Text passage:
┏━━
Additionally with Lazy Evaluation, there's a class of errors that may not be triggered until computation time. So it's always best to check the status as late as possible. In this case we're trying to write back to the buffer before we even check the status. The way that we recommend you checking the status is if the status is zero or LA-SUCCESS, then everything went well. In this case, you've got data in your buffer.
If it's greater than zero, there was some warning, you're going to have data there but you may not have full accuracy. And then finally less than zero some hard error occurred. In this case there's going to be no data in that buffer. This might be something like a dimension mismatch or something we just can't recover from.
So this sort of begs the question, how do we debug this if we've got all this late error checking, Lazy Evaluation? The best way to do this is to enable debug logging with LA-ATTRIBUTE-ENABLE- LOGGING. When you do this and you encounter an error or warning, you're going to get a message like this to standard error.
This is going to help you determine what the error was and where it occurred, which really helps you to quickly narrow down where the problem is coming from. I want to talk a little bit about the details of the solve. So if you're familiar with LinearAlgebra, if you've worked with LAPACK before, you know there's a lot of options here.
So I just want to talk about what our solve is doing at this point. So if A is square and non-singular matrix, it's going to compute the solution to Ax = b. If A is square and it's singular, it's going to produce an error. So right now, it's pretty straightforward to do, and this is what you're going to get out of it.
The next piece which is unique to LinearAlgebra is slicing. So slicing is light weight access to partial objects. I say lightweight access, so there's going to be no buffer allocation and no copy. Things that you can do with slices are for example, taking the odd elements of a vector.
We shouldn't have to allocate a temporary buffer and copy those odd elements out into that buffer if we don't need to. And when I say that there's no allocation and no copy, don't confuse this with Lazy Evaluation, this is added evaluation time. We're going to do everything that we can just to access that data in place.
┗━━
Recorded information:
┏━━
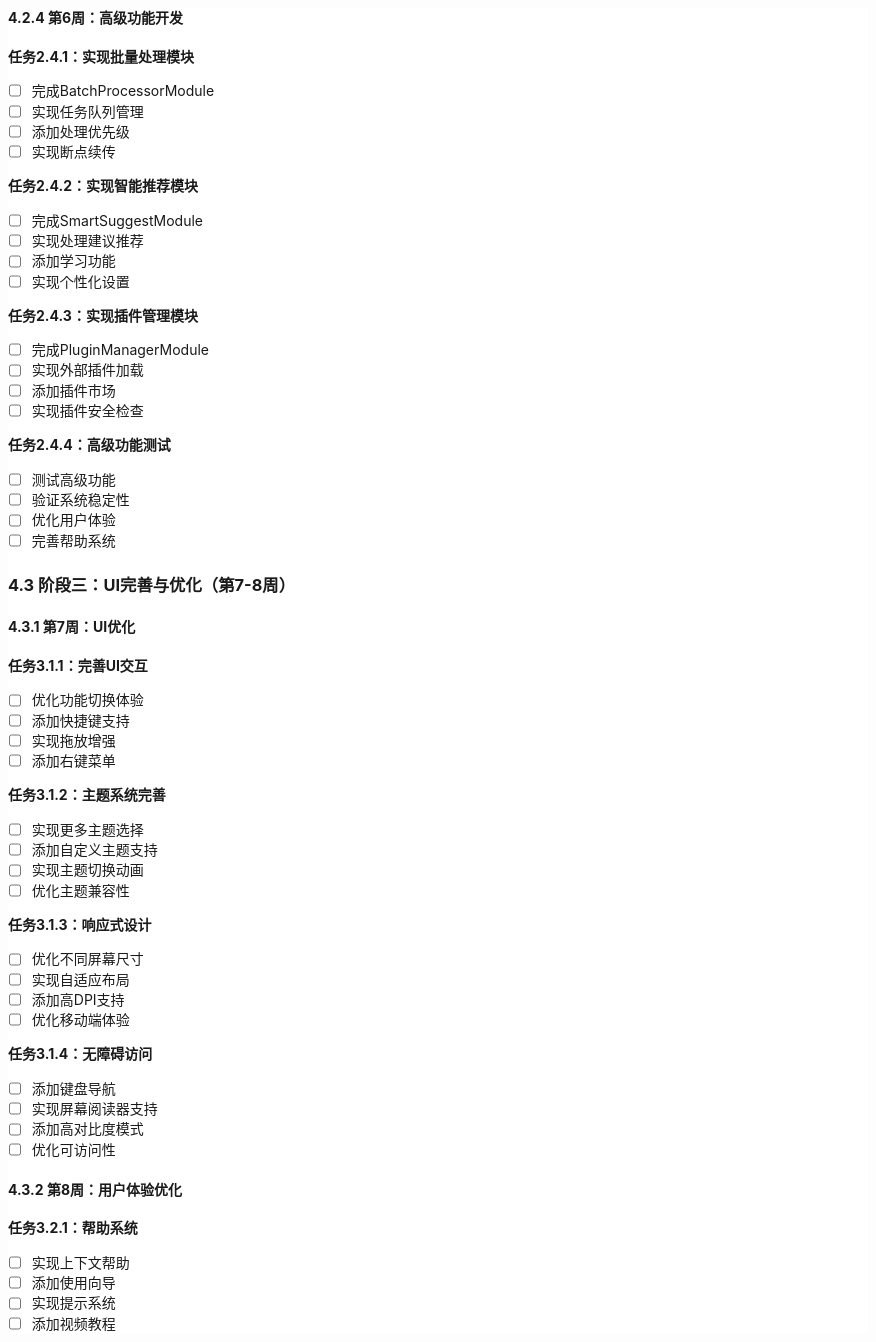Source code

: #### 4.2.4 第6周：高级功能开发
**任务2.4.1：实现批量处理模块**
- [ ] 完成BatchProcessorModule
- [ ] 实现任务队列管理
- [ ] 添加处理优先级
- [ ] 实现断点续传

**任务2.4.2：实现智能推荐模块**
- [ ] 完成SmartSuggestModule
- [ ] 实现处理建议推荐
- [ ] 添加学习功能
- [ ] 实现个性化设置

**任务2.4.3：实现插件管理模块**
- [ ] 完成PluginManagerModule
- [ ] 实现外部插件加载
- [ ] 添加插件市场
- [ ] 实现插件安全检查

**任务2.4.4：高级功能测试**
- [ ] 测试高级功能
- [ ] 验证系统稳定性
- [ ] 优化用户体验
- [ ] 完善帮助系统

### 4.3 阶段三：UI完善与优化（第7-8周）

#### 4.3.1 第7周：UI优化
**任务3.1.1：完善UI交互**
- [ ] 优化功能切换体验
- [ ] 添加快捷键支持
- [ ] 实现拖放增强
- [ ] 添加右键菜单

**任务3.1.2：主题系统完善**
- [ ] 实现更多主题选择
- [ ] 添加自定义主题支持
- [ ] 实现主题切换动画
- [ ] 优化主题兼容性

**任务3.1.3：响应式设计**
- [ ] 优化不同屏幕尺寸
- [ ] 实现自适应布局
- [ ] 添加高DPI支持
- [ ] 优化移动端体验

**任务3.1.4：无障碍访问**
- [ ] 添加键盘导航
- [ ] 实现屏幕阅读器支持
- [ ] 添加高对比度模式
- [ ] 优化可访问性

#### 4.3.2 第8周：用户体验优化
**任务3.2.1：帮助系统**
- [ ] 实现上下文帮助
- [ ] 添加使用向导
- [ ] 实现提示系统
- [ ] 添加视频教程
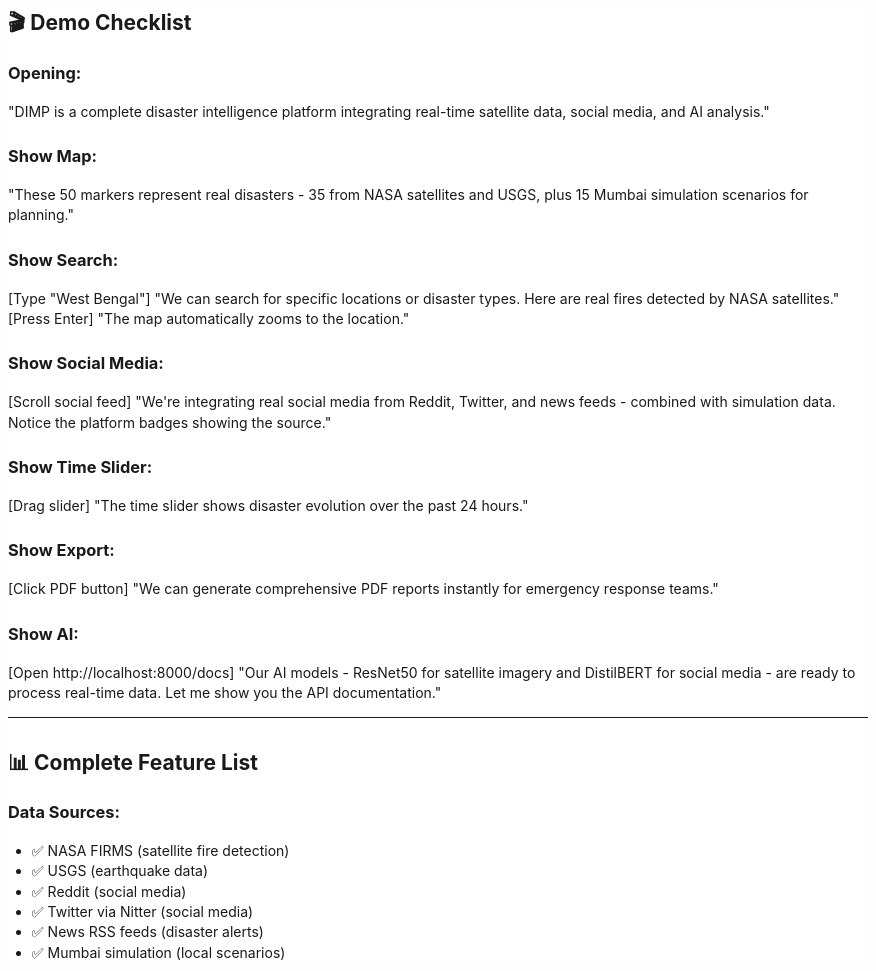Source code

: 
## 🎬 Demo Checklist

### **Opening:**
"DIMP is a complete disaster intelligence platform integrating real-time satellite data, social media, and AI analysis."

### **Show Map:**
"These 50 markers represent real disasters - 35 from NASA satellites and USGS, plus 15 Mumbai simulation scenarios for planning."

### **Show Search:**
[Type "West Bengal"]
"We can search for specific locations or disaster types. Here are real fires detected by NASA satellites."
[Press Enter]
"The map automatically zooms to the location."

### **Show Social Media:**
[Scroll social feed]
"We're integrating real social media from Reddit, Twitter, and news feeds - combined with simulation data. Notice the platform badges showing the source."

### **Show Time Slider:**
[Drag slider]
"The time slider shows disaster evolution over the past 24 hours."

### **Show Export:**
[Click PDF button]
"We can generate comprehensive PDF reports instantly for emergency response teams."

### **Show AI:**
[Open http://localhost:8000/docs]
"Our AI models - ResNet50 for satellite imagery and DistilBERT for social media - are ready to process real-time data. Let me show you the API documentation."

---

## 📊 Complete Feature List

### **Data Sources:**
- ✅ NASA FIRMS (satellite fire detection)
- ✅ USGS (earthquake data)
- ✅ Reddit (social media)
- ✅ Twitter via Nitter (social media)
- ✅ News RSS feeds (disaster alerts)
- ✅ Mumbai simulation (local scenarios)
┗━━
Exercise brief:
In the passage on LinearAlgebra, what does a status less than zero mean? The data comes from a different source than the passage on LinearAlgebra.

Result of the exercise:
A hard error occurred, and the buffer holds no data.